- Developer: Doinksoft
- Publisher: Devolver Digital
- Platform: Microsoft Windows
- Release: 10 June 2019
- Genre: Various
- Mode: Single-player

= Devolver Bootleg =

Demake of a videogame compilation

Devolver Bootleg is a video game compilation of video game demakes based on real Devolver Digital games. It was developed by studio Doinksoft and published by Devolver Digital.
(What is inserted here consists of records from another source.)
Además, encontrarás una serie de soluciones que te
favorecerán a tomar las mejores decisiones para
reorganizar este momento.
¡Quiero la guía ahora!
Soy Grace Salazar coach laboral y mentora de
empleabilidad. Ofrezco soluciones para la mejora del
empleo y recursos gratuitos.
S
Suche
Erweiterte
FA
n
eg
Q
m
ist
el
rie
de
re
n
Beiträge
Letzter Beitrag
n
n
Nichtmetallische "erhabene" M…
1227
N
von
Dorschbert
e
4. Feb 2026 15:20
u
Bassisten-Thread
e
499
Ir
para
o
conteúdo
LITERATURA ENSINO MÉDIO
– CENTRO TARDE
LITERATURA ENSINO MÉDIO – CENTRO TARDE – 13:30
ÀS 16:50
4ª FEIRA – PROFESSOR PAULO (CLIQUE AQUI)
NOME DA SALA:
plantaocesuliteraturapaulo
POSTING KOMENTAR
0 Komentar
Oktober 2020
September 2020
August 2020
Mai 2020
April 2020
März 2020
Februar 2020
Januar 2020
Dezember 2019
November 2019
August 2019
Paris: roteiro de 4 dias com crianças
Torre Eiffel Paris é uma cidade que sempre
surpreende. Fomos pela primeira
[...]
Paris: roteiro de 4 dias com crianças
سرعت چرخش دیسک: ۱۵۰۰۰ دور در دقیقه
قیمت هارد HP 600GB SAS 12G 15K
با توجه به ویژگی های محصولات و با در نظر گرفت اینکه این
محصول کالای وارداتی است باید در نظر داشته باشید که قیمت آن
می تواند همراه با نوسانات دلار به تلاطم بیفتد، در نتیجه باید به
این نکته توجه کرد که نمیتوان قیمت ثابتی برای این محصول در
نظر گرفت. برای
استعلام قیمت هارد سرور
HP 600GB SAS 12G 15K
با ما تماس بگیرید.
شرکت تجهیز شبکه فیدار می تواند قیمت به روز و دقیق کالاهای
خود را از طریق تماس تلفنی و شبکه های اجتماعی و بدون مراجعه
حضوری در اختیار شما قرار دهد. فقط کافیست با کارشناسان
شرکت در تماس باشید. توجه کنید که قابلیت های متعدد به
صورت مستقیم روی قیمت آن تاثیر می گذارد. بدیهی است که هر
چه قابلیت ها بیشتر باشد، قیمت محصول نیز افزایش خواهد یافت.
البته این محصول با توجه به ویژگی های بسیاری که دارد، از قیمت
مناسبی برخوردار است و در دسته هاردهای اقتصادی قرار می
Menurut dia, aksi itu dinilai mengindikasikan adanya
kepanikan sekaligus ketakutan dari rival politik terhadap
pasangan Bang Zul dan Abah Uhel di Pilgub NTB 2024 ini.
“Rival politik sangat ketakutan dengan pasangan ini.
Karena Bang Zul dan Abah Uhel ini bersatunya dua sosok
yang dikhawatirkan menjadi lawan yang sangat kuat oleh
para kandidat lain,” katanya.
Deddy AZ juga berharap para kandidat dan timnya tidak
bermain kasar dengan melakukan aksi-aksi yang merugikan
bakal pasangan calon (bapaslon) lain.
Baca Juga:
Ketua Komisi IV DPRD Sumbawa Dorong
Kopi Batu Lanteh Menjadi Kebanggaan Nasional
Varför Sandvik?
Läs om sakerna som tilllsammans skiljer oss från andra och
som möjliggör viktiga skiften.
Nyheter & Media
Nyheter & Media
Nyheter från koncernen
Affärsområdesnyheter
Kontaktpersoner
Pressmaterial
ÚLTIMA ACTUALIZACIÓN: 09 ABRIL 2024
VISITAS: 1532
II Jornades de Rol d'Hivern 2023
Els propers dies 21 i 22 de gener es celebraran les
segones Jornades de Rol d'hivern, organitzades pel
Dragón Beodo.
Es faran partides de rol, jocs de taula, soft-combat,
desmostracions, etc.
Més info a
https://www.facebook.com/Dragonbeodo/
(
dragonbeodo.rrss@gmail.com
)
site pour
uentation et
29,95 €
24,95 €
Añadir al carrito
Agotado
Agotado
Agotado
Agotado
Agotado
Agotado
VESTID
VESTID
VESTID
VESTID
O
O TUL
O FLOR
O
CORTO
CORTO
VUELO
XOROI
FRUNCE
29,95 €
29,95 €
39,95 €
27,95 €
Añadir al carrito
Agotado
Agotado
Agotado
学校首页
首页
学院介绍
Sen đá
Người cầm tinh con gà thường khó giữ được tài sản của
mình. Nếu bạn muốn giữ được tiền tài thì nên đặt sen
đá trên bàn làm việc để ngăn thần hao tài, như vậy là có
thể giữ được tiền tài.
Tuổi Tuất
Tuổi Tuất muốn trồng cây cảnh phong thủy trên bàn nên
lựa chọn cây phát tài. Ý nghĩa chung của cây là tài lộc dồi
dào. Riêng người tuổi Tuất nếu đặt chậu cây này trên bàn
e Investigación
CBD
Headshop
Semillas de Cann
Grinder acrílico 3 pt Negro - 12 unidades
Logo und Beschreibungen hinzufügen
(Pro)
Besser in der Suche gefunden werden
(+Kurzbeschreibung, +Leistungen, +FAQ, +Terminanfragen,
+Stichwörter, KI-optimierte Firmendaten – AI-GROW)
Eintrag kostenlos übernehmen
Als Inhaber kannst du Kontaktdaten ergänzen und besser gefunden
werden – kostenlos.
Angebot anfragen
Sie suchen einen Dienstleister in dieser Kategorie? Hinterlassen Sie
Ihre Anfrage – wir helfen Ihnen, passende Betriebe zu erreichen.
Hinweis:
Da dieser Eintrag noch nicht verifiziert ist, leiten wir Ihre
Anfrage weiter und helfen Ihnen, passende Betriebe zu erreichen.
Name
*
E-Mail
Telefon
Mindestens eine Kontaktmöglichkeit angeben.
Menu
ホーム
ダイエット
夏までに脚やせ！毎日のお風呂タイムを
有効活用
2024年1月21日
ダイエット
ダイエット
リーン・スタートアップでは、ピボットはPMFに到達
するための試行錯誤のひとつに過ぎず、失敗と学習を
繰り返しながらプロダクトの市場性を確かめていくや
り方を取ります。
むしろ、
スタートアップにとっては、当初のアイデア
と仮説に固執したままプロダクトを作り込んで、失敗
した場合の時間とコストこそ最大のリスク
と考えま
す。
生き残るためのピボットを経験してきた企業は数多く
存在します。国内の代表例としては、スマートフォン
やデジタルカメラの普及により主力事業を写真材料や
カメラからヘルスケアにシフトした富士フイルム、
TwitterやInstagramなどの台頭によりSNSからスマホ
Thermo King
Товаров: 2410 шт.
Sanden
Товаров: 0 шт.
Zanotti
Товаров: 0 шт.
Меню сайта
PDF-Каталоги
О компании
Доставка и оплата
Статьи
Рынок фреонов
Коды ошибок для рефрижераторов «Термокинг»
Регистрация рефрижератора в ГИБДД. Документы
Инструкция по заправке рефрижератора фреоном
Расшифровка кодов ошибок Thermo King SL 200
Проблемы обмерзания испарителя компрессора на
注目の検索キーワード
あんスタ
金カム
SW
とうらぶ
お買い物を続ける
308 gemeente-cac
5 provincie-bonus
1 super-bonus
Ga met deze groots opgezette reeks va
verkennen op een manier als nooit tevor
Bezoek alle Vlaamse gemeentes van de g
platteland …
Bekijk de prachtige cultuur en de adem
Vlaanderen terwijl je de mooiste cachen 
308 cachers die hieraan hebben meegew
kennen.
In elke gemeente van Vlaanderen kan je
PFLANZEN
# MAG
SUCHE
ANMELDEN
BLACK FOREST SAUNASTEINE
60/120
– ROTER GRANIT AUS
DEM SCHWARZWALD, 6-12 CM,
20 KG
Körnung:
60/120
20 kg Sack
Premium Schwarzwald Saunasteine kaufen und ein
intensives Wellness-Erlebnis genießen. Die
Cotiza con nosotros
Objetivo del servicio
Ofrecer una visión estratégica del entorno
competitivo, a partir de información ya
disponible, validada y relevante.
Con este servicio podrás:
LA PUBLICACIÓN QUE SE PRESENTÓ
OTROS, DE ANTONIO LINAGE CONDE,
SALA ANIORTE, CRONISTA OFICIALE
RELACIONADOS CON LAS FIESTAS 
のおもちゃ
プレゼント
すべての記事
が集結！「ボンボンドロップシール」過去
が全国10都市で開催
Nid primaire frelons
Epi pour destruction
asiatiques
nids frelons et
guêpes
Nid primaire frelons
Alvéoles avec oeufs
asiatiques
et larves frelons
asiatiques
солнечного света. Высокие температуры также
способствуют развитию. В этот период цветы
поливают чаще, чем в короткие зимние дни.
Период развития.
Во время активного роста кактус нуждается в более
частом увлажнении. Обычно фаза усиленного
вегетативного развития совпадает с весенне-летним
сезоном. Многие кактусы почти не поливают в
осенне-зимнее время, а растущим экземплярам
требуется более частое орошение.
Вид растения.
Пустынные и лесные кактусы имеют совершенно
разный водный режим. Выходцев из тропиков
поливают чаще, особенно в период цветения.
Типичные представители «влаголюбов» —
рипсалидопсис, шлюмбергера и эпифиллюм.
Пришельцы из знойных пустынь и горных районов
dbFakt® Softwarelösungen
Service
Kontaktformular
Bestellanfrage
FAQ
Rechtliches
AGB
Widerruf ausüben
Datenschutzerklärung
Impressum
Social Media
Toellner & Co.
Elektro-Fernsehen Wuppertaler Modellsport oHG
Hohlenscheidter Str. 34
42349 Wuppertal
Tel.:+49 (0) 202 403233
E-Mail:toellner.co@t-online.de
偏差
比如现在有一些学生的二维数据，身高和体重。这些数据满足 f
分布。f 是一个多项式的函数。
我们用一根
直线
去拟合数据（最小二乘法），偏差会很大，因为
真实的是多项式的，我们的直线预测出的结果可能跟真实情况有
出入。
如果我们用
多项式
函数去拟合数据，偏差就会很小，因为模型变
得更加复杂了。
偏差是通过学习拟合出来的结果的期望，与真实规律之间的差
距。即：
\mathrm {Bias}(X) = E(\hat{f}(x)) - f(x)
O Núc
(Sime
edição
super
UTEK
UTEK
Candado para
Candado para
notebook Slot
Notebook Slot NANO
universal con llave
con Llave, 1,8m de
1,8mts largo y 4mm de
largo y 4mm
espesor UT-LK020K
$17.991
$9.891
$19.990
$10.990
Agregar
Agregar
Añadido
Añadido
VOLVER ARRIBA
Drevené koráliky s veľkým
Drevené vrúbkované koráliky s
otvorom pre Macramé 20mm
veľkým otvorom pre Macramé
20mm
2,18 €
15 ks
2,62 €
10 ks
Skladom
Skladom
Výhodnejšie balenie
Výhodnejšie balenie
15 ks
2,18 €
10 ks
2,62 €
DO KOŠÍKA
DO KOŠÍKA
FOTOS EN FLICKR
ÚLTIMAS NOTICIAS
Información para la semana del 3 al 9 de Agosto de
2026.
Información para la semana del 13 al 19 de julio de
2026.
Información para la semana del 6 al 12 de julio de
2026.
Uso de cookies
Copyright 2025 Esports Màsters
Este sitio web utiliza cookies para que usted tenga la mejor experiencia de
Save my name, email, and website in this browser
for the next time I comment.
Devolver Bootleg was announced during Devolver Digital's press conference at E3 2019 and released on 10 June 2019.

== List of games ==
The compilation includes eight titles, which are parodies of video games published by Devolver Digital.

| Original | Demake |
|---|---|
| Enter the Gungeon | Enter The Gun Dungeon |
| Hotline Miami | Hotline Milwaukee |
| Ape Out | Ape Out Jr. |
| Downwell | Shootyboots |
| Absolver | Super Absolver Mini: Turbo Fighting Championship |
| Gato Roboto | Catsylvania |
| Pikuniku | PikuBiku Ball Stars |
| Luftrausers | Luftrousers |

== Reception ==
Devolver Bootleg has garnered a 69 out of a 100, with "mixed or average reviews", on Metacritic.